Nach der Diagnosestellung kann der Behandler mit Hilfe des Elektroakupunktur-Gerätes dasjenige Medikament ermitteln, das für die jeweilige Krankheit am wirkungsvollsten ist. Ferner lässt sich durch Energiezufuhr bzw. -wegnahme ein gestörter Energiefluss zu einem grossen Teil wieder harmonisieren.

Elektro-Diagnostik und -Therapie nach Croon (ENTH)

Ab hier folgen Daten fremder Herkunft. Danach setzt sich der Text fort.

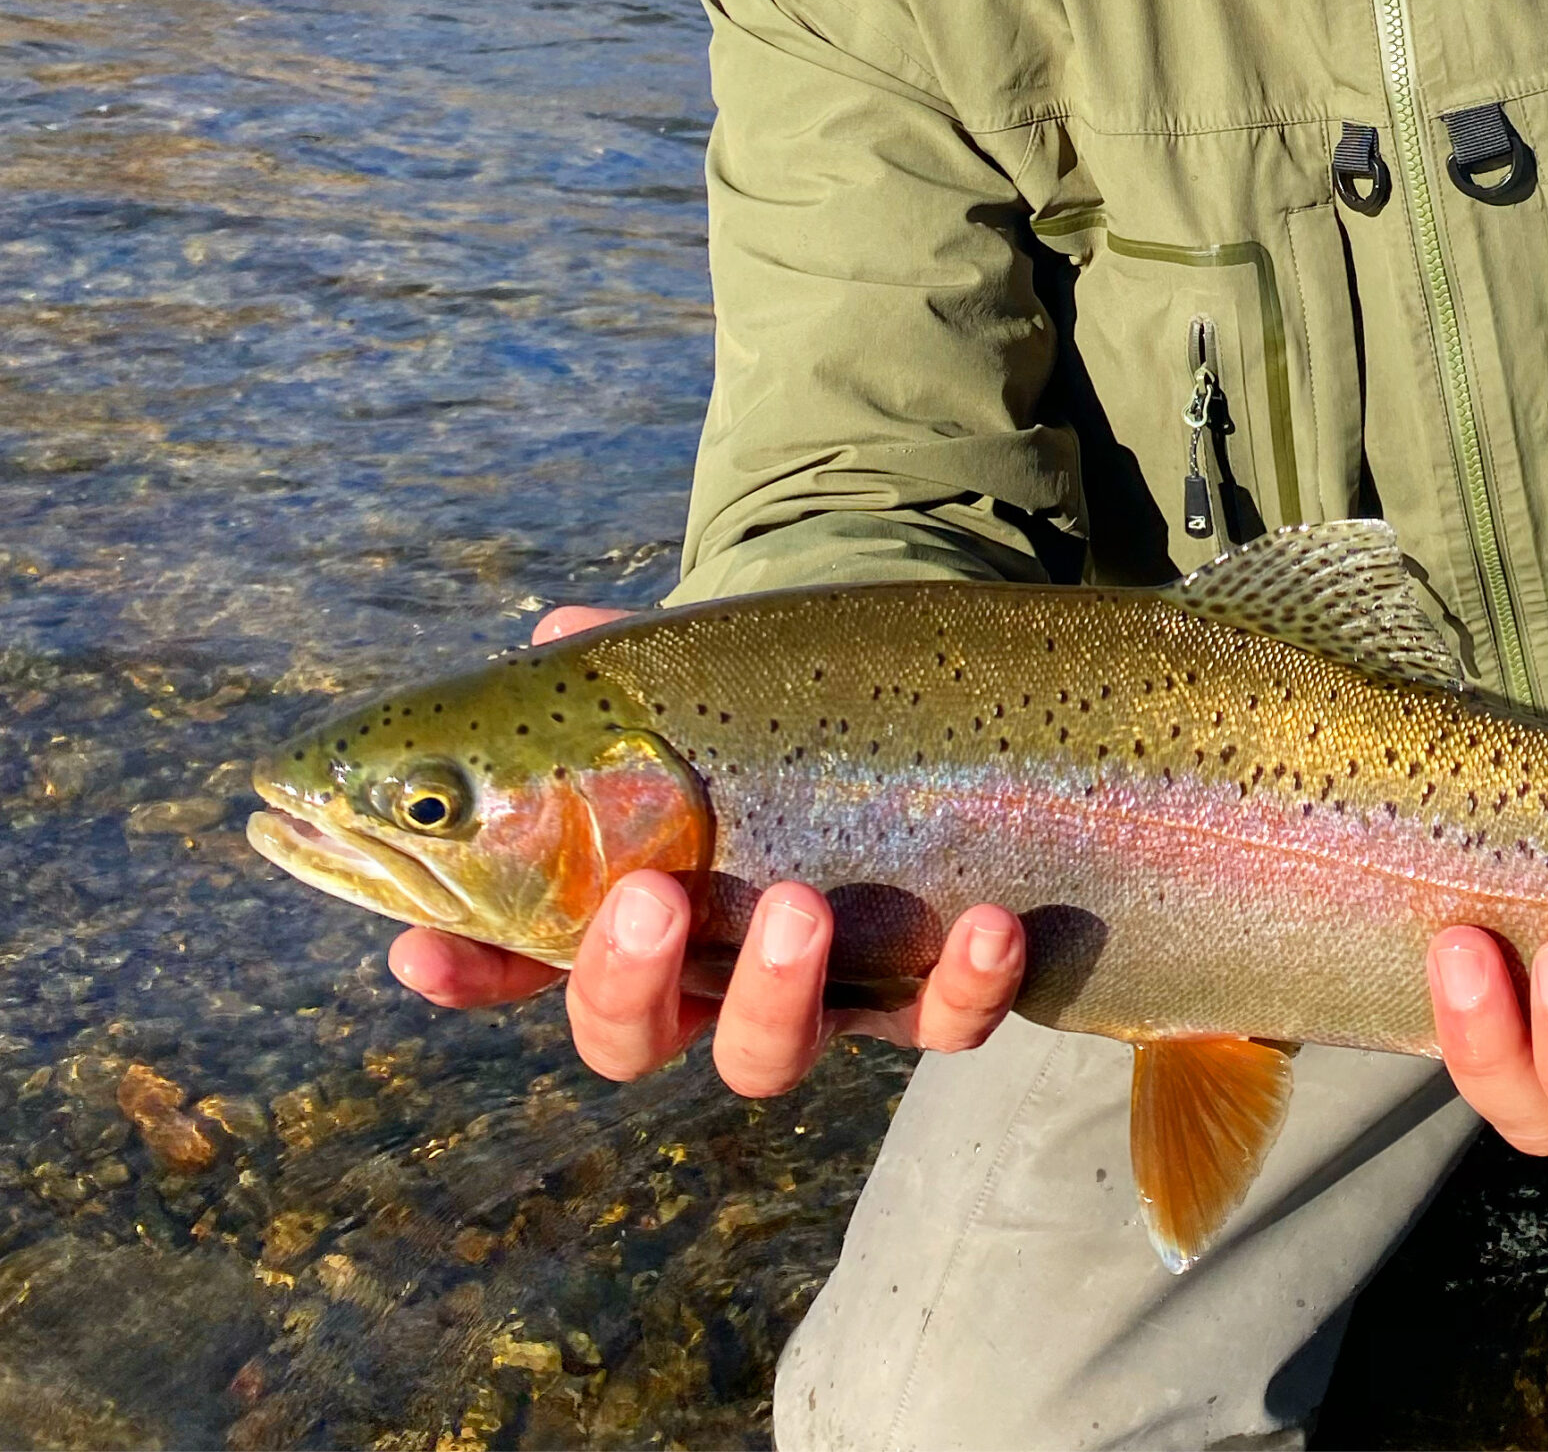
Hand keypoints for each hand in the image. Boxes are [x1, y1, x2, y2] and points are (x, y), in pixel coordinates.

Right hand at [386, 605, 1026, 1094]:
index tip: (420, 950)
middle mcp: (709, 973)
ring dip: (779, 995)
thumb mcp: (706, 680)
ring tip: (803, 909)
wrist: (921, 709)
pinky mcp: (929, 990)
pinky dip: (967, 986)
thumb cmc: (781, 711)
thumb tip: (567, 632)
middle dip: (628, 984)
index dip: (466, 968)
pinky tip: (989, 920)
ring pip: (770, 1055)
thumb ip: (631, 667)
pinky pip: (944, 1021)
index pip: (518, 957)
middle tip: (649, 898)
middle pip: (632, 1037)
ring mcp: (816, 995)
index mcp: (632, 904)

Dieses Verfahren geht davon aus, dass die Normalisierung eines gestörten elektrischen Hautwiderstandes Heilung auslöst bzw. ermöglicht. Das von dem Arzt Richard Croon entwickelte Gerät misst an 212 (!) Reaktionsstellen der Haut (hauptsächlich am Kopf und entlang der Wirbelsäule) den elektronischen Hautwiderstand. Son können gegebenenfalls Krankheitsherde bzw. Erkrankungen wie Multiple Sklerose, Asthma, Diabetes oder Krebs frühzeitig erkannt werden. Von der Norm abweichende Werte, die für jeweils bestimmte Krankheitsbilder charakteristisch sind, können mit Reizstromimpulsen korrigiert werden.

Anwendungsgebiete:
Wirbelsäulenleiden, rheumatische Erkrankungen, Neuralgien, Durchblutungsstörungen, Kopfschmerzen, Erschöpfungszustände, Entwicklungshemmungen im Kindesalter.

Terminalpunktdiagnostik

Die Terminalpunktdiagnostik-Methode ist eine vor allem bei Heilpraktikern beliebte Methode zur Sichtbarmachung der Strahlenkorona (= Aura) des Patienten. Der Patient legt bestimmte Körperteile in eine besondere Apparatur auf einen extrem lichtempfindlichen Film. Der entwickelte Film zeigt als Diagnosegrundlage für den Behandler die „Entladung” des Patienten in den schönsten Farben. Die auf dem Foto sichtbare Strahlenkorona wird als Abbild der „Bio-Aura”, der Lebensausstrahlung, des energetischen Kraftfeldes des Menschen gedeutet. Die Behandler beschreiben, dass von den Variationen zum Teil Rückschlüsse auf pathologische Vorgänge im körperlichen oder seelischen Gleichgewicht gezogen werden können.
Thermografie
Thermoregulations-
diagnostik nach
Schwamm/Rost
Verwandtes Verfahren:

• Computerregulationsthermografie
Bei dieser Methode wird im Abstand von zehn Minuten an speziellen Punkten an der Haut und am Kiefer die Temperatur des Patienten gemessen. Zwischen den beiden Messungen wird ein Kältereiz gesetzt. Aus der gemessenen Reaktion auf den Kältereiz wird eine Diagnose abgeleitet.